La angustiada madre vagó hasta bien entrada la noche por la orilla del lago, pudiendo oír como los patos y millares de aves se llamaban, se reunían y entendían sus lamentos y exclamaciones de alegría, tales como pudieran expresar las mismas personas. Y su pena la indujo a pensar en la que aquellas aves manifestaban por la próxima desecación de la laguna, que las obligaría a dejar el sitio predilecto de sus hijuelos, a perder su rico sustento y aun la vida.
La madre, que no había perdido la esperanza de encontrar a su hijo, dióse a pensar que lo sucedido fuese un aviso del cielo, por cuanto al siguiente día debía resolverse el asunto de la desecación del lago. Impresionada por esta creencia corrió en busca de su esposo, y al referirle sus ideas tuvo el consuelo de ver que también las compartía. Y por más que el solo hecho de cubrir la laguna representase aumentar en un doble la extensión de su finca, convinieron en hablar con los interesados para manifestarles que la laguna quedaría como estaba, porque renunciaban a enmendar los planes a la sabia naturaleza.
El perro César, que, tendido en la habitación y con la cabeza levantada había escuchado atentamente la conversación que sus amos sostuvieran, levantóse de repente y agarrando con sus dientes la falda de la señora, comenzó a tirar hacia la puerta.
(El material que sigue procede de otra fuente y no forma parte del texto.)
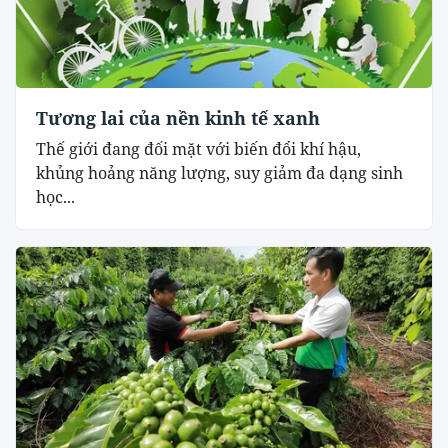
Tương lai của nền kinh tế xanh
Thế giới đang đối mặt với biến đổi khí hậu,
khủng hoảng năng lượng, suy giảm đa dạng sinh
học...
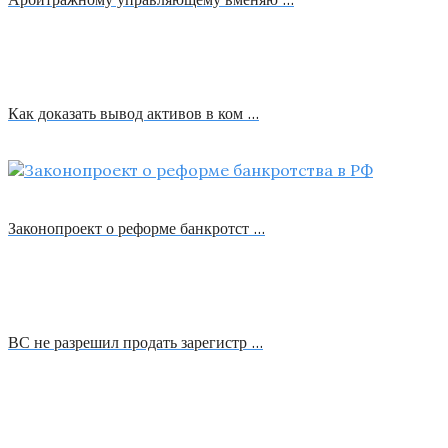
Как доказать вывод активов в ком …
Законопроект о реформе банкротст …
ВС не разрешил продать зарегистр …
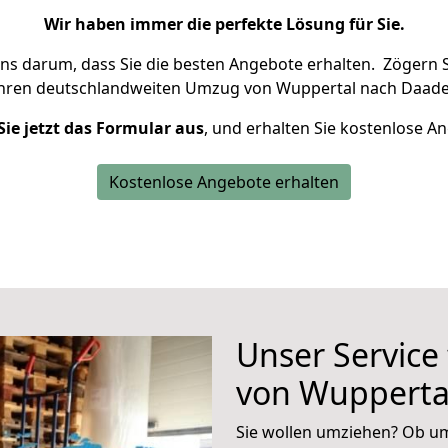
Wir haben immer die perfekte Lösung für Sie.
uns darum, dass Sie die besten Angebote erhalten.
Zögern S
Ihren deutschlandweiten Umzug von Wuppertal nach Daade
Sie jetzt das Formular aus
, und erhalten Sie kostenlose A
Kostenlose Angebote erhalten
Unser Service
von Wupperta
Sie wollen umziehen? Ob um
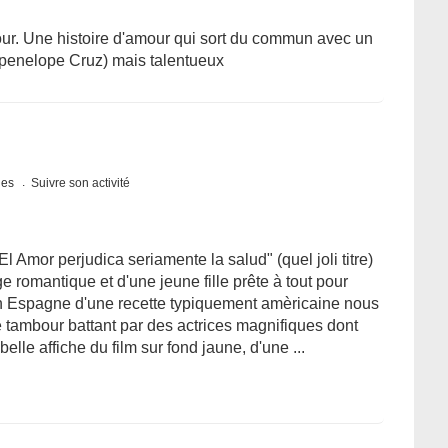
ur. Une histoire d'amour qui sort du commun avec un
 penelope Cruz) mais talentueux
ques
Suivre son activité
 Amor perjudica seriamente la salud" (quel joli titre)
 romantique et d'une jeune fille prête à tout pour
en Espagne d'une recette typiquement amèricaine nous
ambour battant par des actrices magnifiques dont
lle affiche du film sur fond jaune, d'une ...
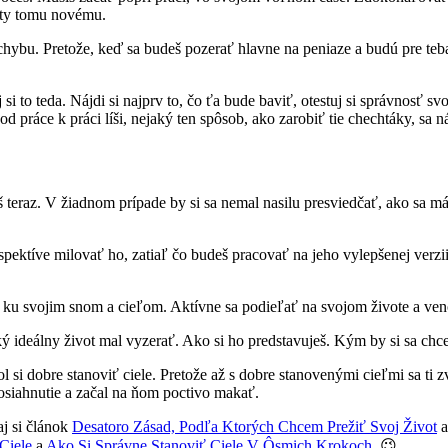
rety tomu novému.
a chybu. Pretože, keď sa budeš pozerať hlavne na peniaze a budú pre t
o teda. Nájdi si najprv to, čo ťa bude baviť, otestuj si správnosť svo
od práce k práci líši, nejaký ten spôsob, ako zarobiť tie chechtáky, sa n
 teraz. V žiadnom prípade by si sa nemal nasilu presviedčať, ako sa má
spektíve milovať ho, zatiaľ čo budeš pracovať na jeho vylepšenej verzii
šie ku svojim snom a cieľom. Aktívne sa podieľať na svojom živote a ve
ý ideálny život mal vyzerať. Ako si ho predstavuješ. Kým by si sa chce
 si dobre stanoviť ciele. Pretože až s dobre stanovenými cieľmi sa ti z
 dosiahnutie a začal na ňom poctivo makať.
aj si článok
Desatoro Zásad, Podľa Ktorých Chcem Prežiť Svoj Život
a
Ciele
a
Ako Si Správne Stanoviť Ciele V Ôsmich Krokoch
. 😉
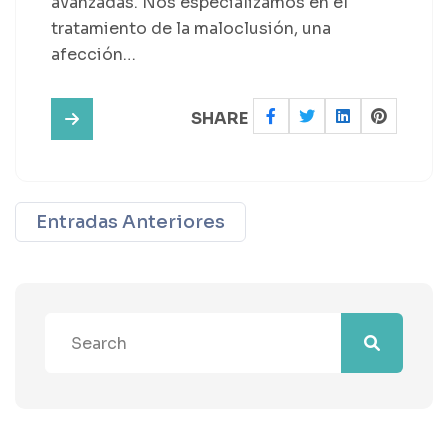
avanzadas. Nos especializamos en el
tratamiento de la maloclusión, una
afección…
SHARE
Entradas Anteriores
Navegación de e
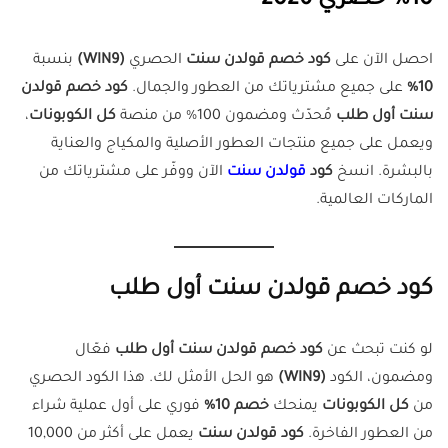
10% حصري 2026
احصل الآن على
كود خصم قولدن سنت
الحصري
(WIN9)
بنسبة
10%
على جميع مشترياتك من العطور والجمال.
كود خصم قولدن
سنت أول طلب
مُحدّث ومضمون 100% من منصة
كل الكوبونات
،
ويعمل على جميع منتجات العطور الأصلية والمكياج والعناية
بالبشرة. انسخ
كود
قولدن سنت
الآن ووفّر على مشترياتك من
الماركات العالمية.
كود خصم قولدن سنت أول طلب
لو كنت تبحث عن
كود خصم قولدن سنت أول طلب
فعّال
ومضمون، الكود
(WIN9)
هو الحل الأمثل لك. هذا الكود الحصري
من
كل الكوبونات
يمنحك
خصم 10%
فوري على أول عملية شراء
من العطور الفاخرة.
كود قولدن سنت
يعمل على أكثر من 10,000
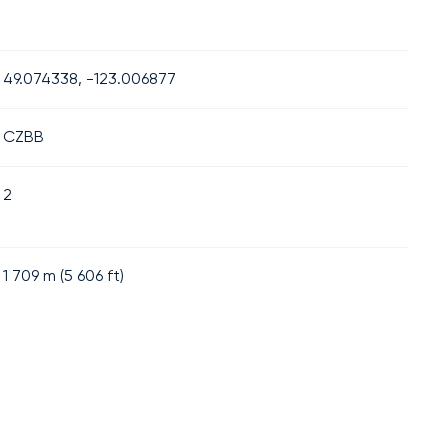
49.074338, -123.006877
CZBB
2
1 709
m (
5 606
ft)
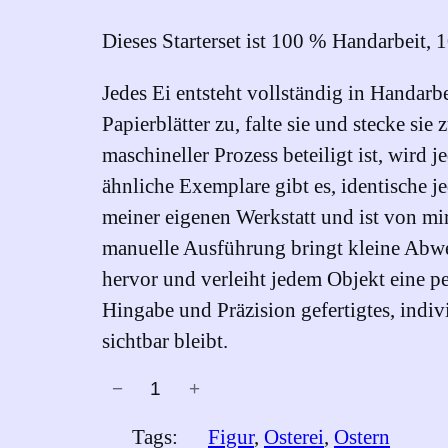
Dieses Starterset ist 100 % Handarbeit,
Jedes Ei entsteht vollständig in Handarbe
Papierblätter zu, falte sie und stecke s
maschineller Prozess beteiligt ist, wird
ähnliche Exemplare gibt es, identische 
meiner eigenen Werkstatt und ist von mir
manuelle Ausführung bringt kleine Abw
hervor und verleiht jedem Objekt eine pe
Hingabe und Präzision gefertigtes, indi
sichtbar bleibt.
−
+
O
s
Tags:
Figur
, 
Osterei
, 
Ostern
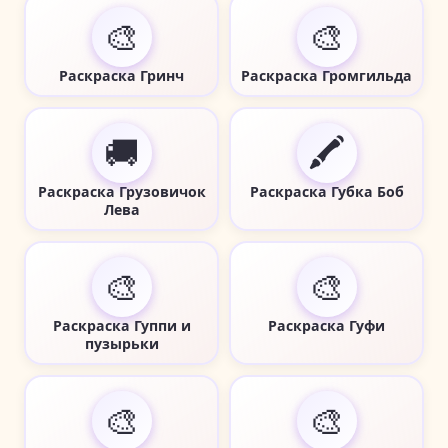
🎨
🎨
Раскраска Гринч
Раскраска Громгильда
🚚
🖍️
Раскраска Грузовичок
Раскраска Губка Боб
Лева
🎨
🎨
Раскраска Гуппи и
Раскраска Гуфи
пузырьки
🎨
🎨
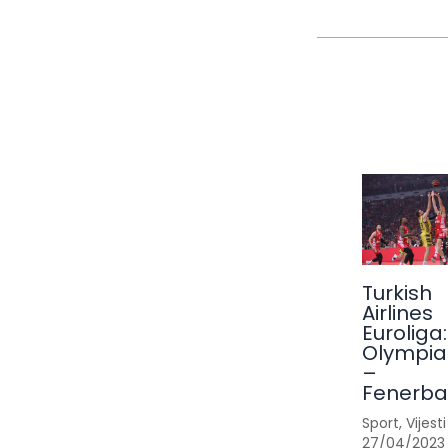
Turkish
Airlines
Euroliga:
Olympia
–
Fenerb
Sport
,
Vijesti
27/04/2023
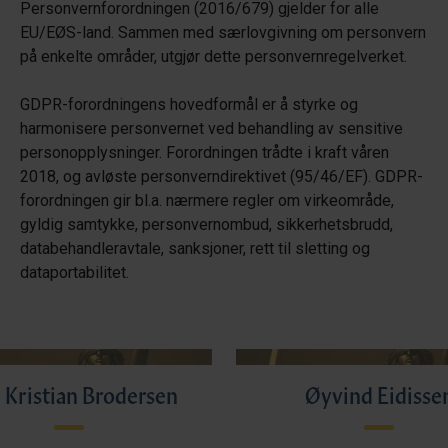
Personvernforordningen (2016/679) gjelder for alle
EU/EØS-land. Sammen med særlovgivning om personvern
på enkelte områder, utgjør dette personvernregelverket.
GDPR-forordningens hovedformål er å styrke og
harmonisere personvernet ved behandling av sensitive
personopplysninger. Forordningen trådte i kraft våren
2018, og avløste personverndirektivet (95/46/EF). GDPR-
forordningen gir bl.a. nærmere regler om virkeområde,
gyldig samtykke, personvernombud, sikkerhetsbrudd,
databehandleravtale, sanksjoner, rett til sletting og
dataportabilitet.
 Kristian Brodersen
Øyvind Eidisse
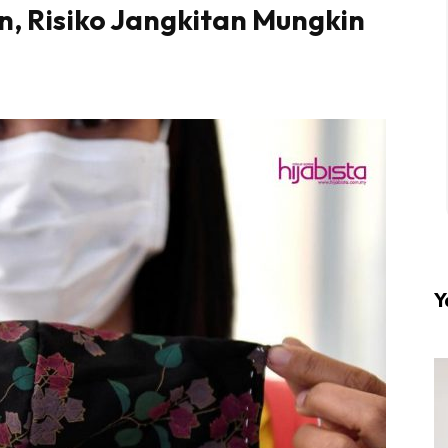
, Risiko Jangkitan Mungkin
l #1 on top dengan fashion muslimah terkini di HIJA
Download sekarang di
KLIK DI SEENI
Y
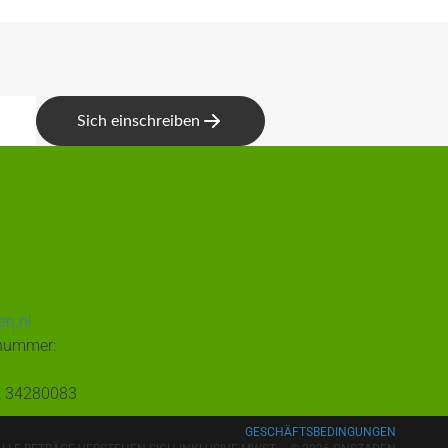
Sich einschreiben
n.nl
snummer:
: 34280083
GESCHÄFTSBEDINGUNGEN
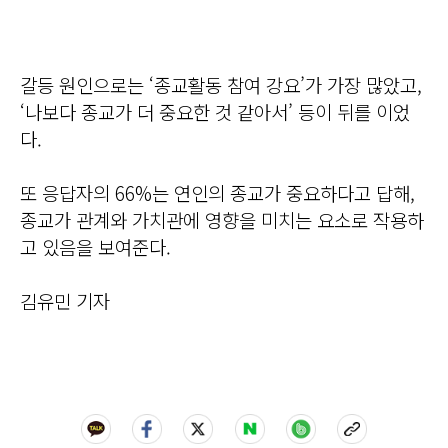
갈등 원인으로는 ‘종교활동 참여 강요’가 가장 많았고,
‘나보다 종교가 더 중요한 것 같아서’ 등이 뒤를 이었
다.
또 응답자의 66%는 연인의 종교가 중요하다고 답해,
종교가 관계와 가치관에 영향을 미치는 요소로 작용하
고 있음을 보여준다.
김유민 기자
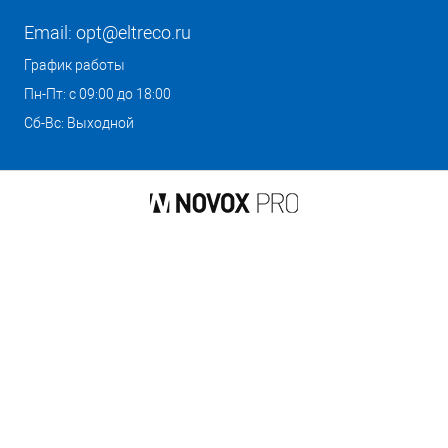
Email:
opt@eltreco.ru
График работы
Пн-Пт: с 09:00 до 18:00
Сб-Вс: Выходной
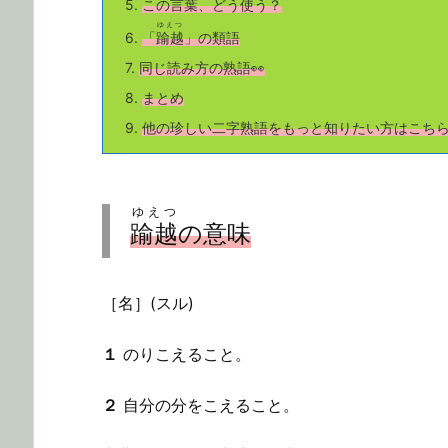
5.
この言葉、どう使う？
ゆえつ
6.
「
踰越
」の類語
7.
同じ読み方の熟語👀
8.
まとめ
9.
他の珍しい二字熟語をもっと知りたい方はこち
ゆえつ
踰越
の意味
［名］(スル)
１
のりこえること。
２
自分の分をこえること。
El ama quiso en un principio desasirse del perro; pero al ver que éste insistía en su propósito, exclamó:
—César, ¿sabes acaso dónde está mi hijo?
Y abriendo la puerta corrió tras del perro, y llegados que fueron a la orilla del lago experimentaron gran contento y sobresalto al oír que el niño lloraba, aguas adentro.
El pequeño Per Ola, que había pasado un gran día con Pulgarcito, Jarro y los demás pájaros, empezó a llorar al sentir los retortijones del hambre y el miedo a la obscuridad. Y por esto fue tanta su alegría al ver que sus padres, acompañados del perro César, llegaban en su busca.